Cato, sadly, wasn’t to enjoy any happy golden years.

Refusing a pardon from Caesar, Cato took up a sword and plunged it into his stomach. Plutarch wrote:

And now the birds were already beginning to sing, when he fell asleep again for a little while. And when Butas came and told him that harbours were very quiet, he ordered him to close the door, throwing himself down upon his couch as if he were going to rest there for what still remained of the night. But when Butas had gone out, Cato drew his sword from its sheath and stabbed himself below the breast. His thrust, however, was somewhat feeble, owing to the inflammation in his hand, and so he did not at once dispatch himself, but in his death struggle fell from the couch and made a loud noise by overturning a geometrical abacusb that stood near. His servants heard the noise and cried out, and his son at once ran in, together with his friends. They saw that he was smeared with blood, and that most of his bowels were protruding, but that he still had his eyes open and was alive; and they were terribly shocked. But the physician went to him and tried to replace his bowels, which remained uninjured, and to sew up the wound. Accordingly, when Cato recovered and became aware of this, he pushed the physician away, tore his bowels with his hands, rent the wound still more, and so died.

Thus, perished the man who has been described as the last citizen of Rome. He opposed Caesar with all of his breath, standing for the founding principles of the Republic. He was reputed to be a prickly, difficult man, and very likely a high-functioning alcoholic (hardly a novelty in those times). But he was a man of principle and, unlike most pols today, was willing to stick to his principles even unto death.

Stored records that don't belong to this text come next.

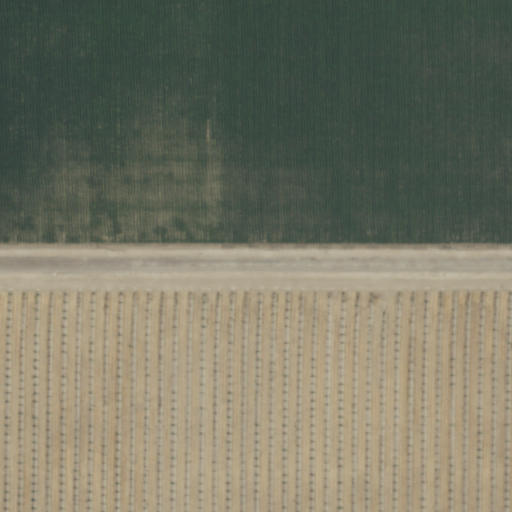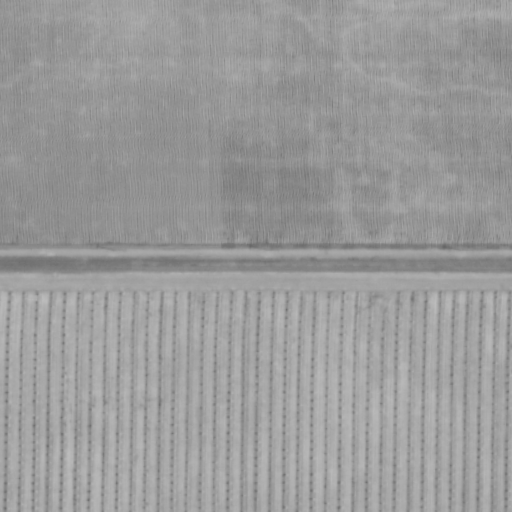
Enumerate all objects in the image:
road: (256, 266)
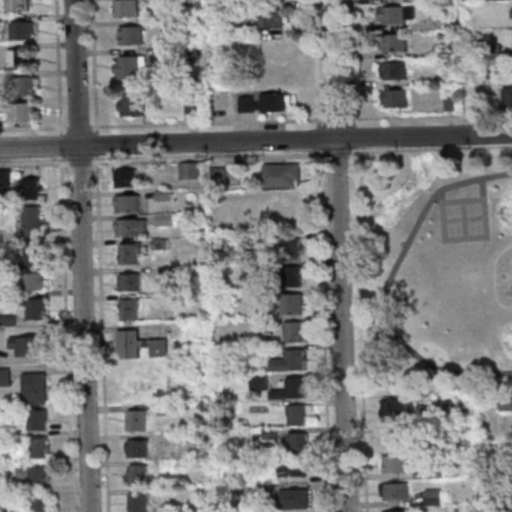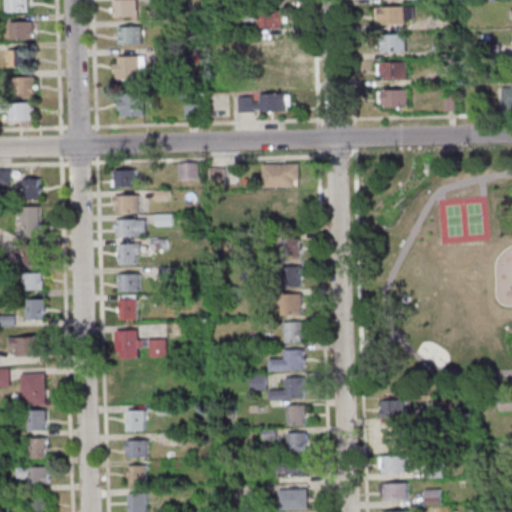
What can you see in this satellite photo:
building: (170, 0)
building: (264, 0)
building: (271, 0)
building: (234, 3)
building: (16, 5)
building: (18, 5)
building: (125, 8)
building: (125, 8)
building: (511, 13)
building: (394, 14)
building: (395, 14)
building: (271, 18)
building: (443, 18)
building: (270, 20)
building: (22, 29)
building: (236, 29)
building: (21, 30)
building: (129, 35)
building: (130, 35)
building: (393, 42)
building: (394, 42)
building: (270, 46)
building: (273, 46)
building: (490, 49)
building: (440, 51)
building: (173, 54)
building: (20, 57)
building: (18, 58)
building: (231, 58)
road: (315, 62)
road: (352, 62)
road: (57, 66)
road: (92, 66)
building: (128, 66)
building: (129, 67)
road: (332, 69)
building: (393, 69)
building: (394, 70)
building: (277, 73)
building: (491, 77)
building: (22, 85)
building: (26, 85)
building: (507, 94)
building: (507, 96)
building: (394, 97)
building: (395, 98)
building: (264, 102)
building: (264, 102)
building: (449, 103)
building: (132, 104)
building: (132, 104)
building: (17, 110)
building: (19, 110)
building: (191, 110)
building: (193, 110)
road: (430, 116)
road: (336, 118)
road: (206, 122)
road: (32, 127)
road: (76, 127)
road: (354, 136)
road: (317, 137)
road: (256, 140)
road: (95, 142)
road: (59, 145)
road: (336, 156)
road: (350, 156)
road: (207, 158)
road: (78, 162)
road: (33, 163)
building: (189, 170)
building: (188, 171)
building: (280, 174)
building: (282, 174)
building: (4, 176)
building: (5, 176)
building: (217, 176)
building: (125, 177)
building: (126, 178)
road: (482, 186)
building: (30, 188)
building: (32, 188)
building: (162, 195)
road: (439, 195)
building: (127, 203)
building: (128, 203)
building: (286, 214)
building: (286, 214)
park: (463, 218)
building: (164, 219)
building: (33, 220)
building: (30, 221)
building: (131, 227)
building: (131, 227)
building: (258, 239)
building: (158, 243)
building: (290, 248)
building: (292, 248)
building: (129, 253)
building: (130, 253)
building: (32, 254)
building: (34, 254)
road: (79, 255)
park: (435, 270)
road: (357, 272)
building: (167, 273)
building: (291, 276)
building: (293, 276)
building: (34, 280)
building: (32, 281)
building: (129, 282)
building: (129, 282)
road: (387, 284)
building: (263, 295)
building: (293, 303)
building: (292, 304)
building: (129, 307)
building: (37, 308)
building: (128, 308)
building: (35, 309)
building: (7, 320)
road: (340, 325)
building: (294, 331)
road: (323, 331)
road: (101, 332)
building: (293, 332)
road: (65, 334)
road: (376, 340)
building: (128, 342)
building: (139, 344)
building: (27, 345)
building: (28, 345)
building: (158, 347)
building: (254, 351)
building: (290, 360)
building: (288, 361)
building: (4, 376)
building: (5, 376)
building: (259, 381)
building: (257, 382)
building: (34, 388)
building: (33, 389)
building: (289, 389)
building: (291, 389)
building: (505, 403)
building: (393, 408)
building: (393, 408)
building: (164, 410)
building: (296, 414)
building: (297, 414)
building: (429, 415)
building: (38, 419)
building: (137, 419)
building: (36, 420)
building: (135, 420)
building: (268, 434)
building: (390, 436)
building: (393, 436)
building: (174, 438)
building: (296, 442)
building: (298, 442)
building: (428, 443)
building: (39, 447)
building: (138, 447)
building: (38, 448)
building: (136, 448)
building: (507, 449)
road: (363, 455)
building: (394, 463)
building: (394, 464)
building: (293, 466)
building: (292, 467)
building: (434, 469)
building: (468, 470)
building: (33, 474)
building: (34, 474)
building: (137, 475)
building: (137, 475)
building: (5, 486)
building: (395, 491)
building: (395, 491)
building: (236, 493)
building: (433, 496)
building: (432, 497)
building: (293, 498)
building: (295, 498)
building: (40, 501)
building: (39, 502)
building: (137, 502)
building: (138, 502)
building: (507, 509)
building: (3, 510)
building: (396, 511)
building: (397, 511)
building: (454, 511)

Caesar, now, his story has been told, by Plutarch, Lucanus, Livy, Shakespeare, and many more. He won his war and was assassinated by a man who had been one of his closest friends, but his adopted son Octavian seized control and became, effectively, Rome’s first Emperor.

You could very well argue that when Cato died, the Republic died with him.

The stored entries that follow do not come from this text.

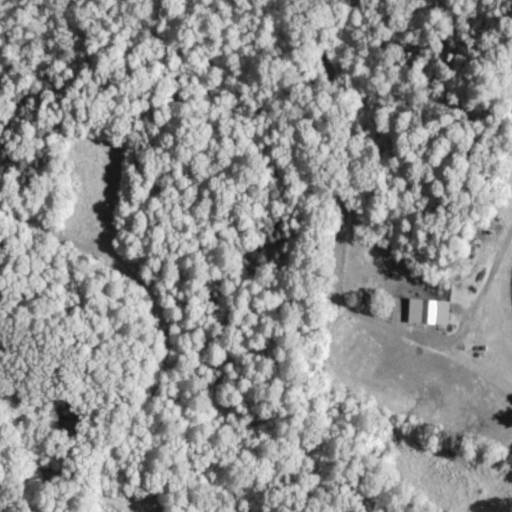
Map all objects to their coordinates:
building: (432, 312)
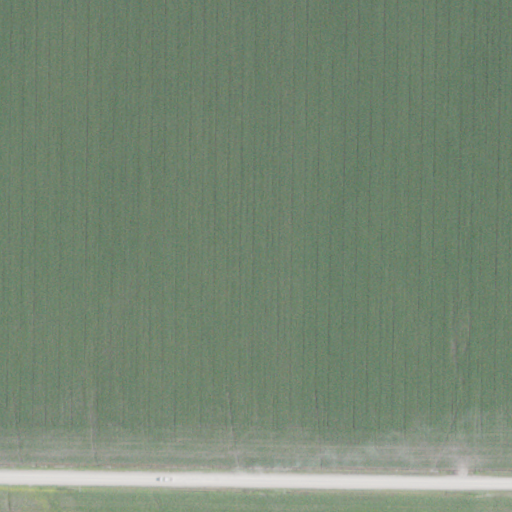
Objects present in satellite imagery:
road: (256, 475)
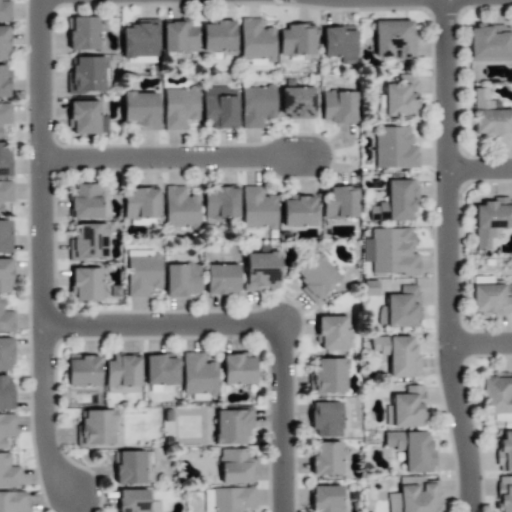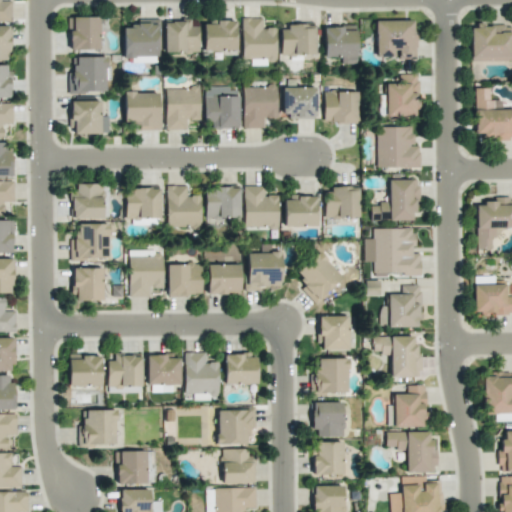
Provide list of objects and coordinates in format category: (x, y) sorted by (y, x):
building: (4, 10)
building: (82, 33)
building: (218, 36)
building: (179, 37)
building: (139, 39)
building: (394, 39)
building: (296, 40)
building: (4, 42)
building: (256, 42)
building: (339, 43)
building: (489, 43)
building: (86, 75)
building: (4, 80)
building: (400, 96)
building: (297, 102)
building: (257, 105)
building: (338, 106)
building: (179, 107)
building: (219, 107)
building: (140, 109)
building: (5, 114)
building: (490, 116)
building: (86, 118)
building: (394, 148)
building: (4, 159)
road: (181, 163)
road: (481, 171)
building: (5, 192)
building: (85, 201)
building: (395, 201)
building: (220, 202)
building: (339, 202)
building: (139, 204)
building: (180, 208)
building: (257, 208)
building: (298, 211)
building: (491, 220)
building: (5, 236)
building: (88, 242)
building: (390, 252)
road: (47, 253)
road: (450, 256)
building: (261, 270)
building: (142, 272)
building: (6, 275)
building: (316, 277)
building: (221, 278)
building: (181, 279)
building: (484, 280)
building: (85, 284)
building: (490, 300)
building: (399, 308)
building: (5, 318)
road: (167, 331)
building: (331, 332)
road: (482, 346)
building: (6, 353)
building: (397, 354)
building: (82, 369)
building: (160, 369)
building: (238, 369)
building: (122, 372)
building: (328, 376)
building: (198, 377)
building: (6, 392)
building: (496, 392)
building: (405, 408)
building: (326, 419)
road: (287, 421)
building: (232, 426)
building: (95, 428)
building: (6, 429)
building: (412, 450)
building: (505, 452)
building: (326, 458)
building: (234, 466)
building: (129, 467)
building: (8, 472)
building: (504, 493)
building: (414, 496)
building: (326, 498)
building: (227, 499)
building: (12, 501)
building: (135, 501)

And where is our Cato today? Granted what Cato fought for was, essentially, the rule by an elite, but at least the Roman Senate was elected — as much as any governing body was at the time — as opposed to the tyranny of the Emperors that was to follow. But we must judge people not by our times but by theirs, and in his day, Cato was as much an advocate for liberty as one will find.

One might argue – I would – that our republic is today threatened, not least by those who, as I say at the beginning of this piece, are not fit to stand in Cato’s shadow. Why have we not men like this today? Cato, of course, failed, and the Roman Republic fell. But will our republic fall, not with a bang, but a whimper? Will our republic fall, not to the iron fist of a Caesar, but to the whining of the “woke?”

We need a Cato. We need a Cicero as well, an orator and philosopher who can lend eloquent words to the cause of saving our republic, but Cicero’s is a story for another day. From where will come our incorruptible Stoic? From where will come the statesman who will confront those who will drag our republic to ruin and tell them, “No, no further; this ends now”?

I’m concerned by the apparent fact that men like him no longer exist. I hope I’m wrong. I’m afraid I’m not.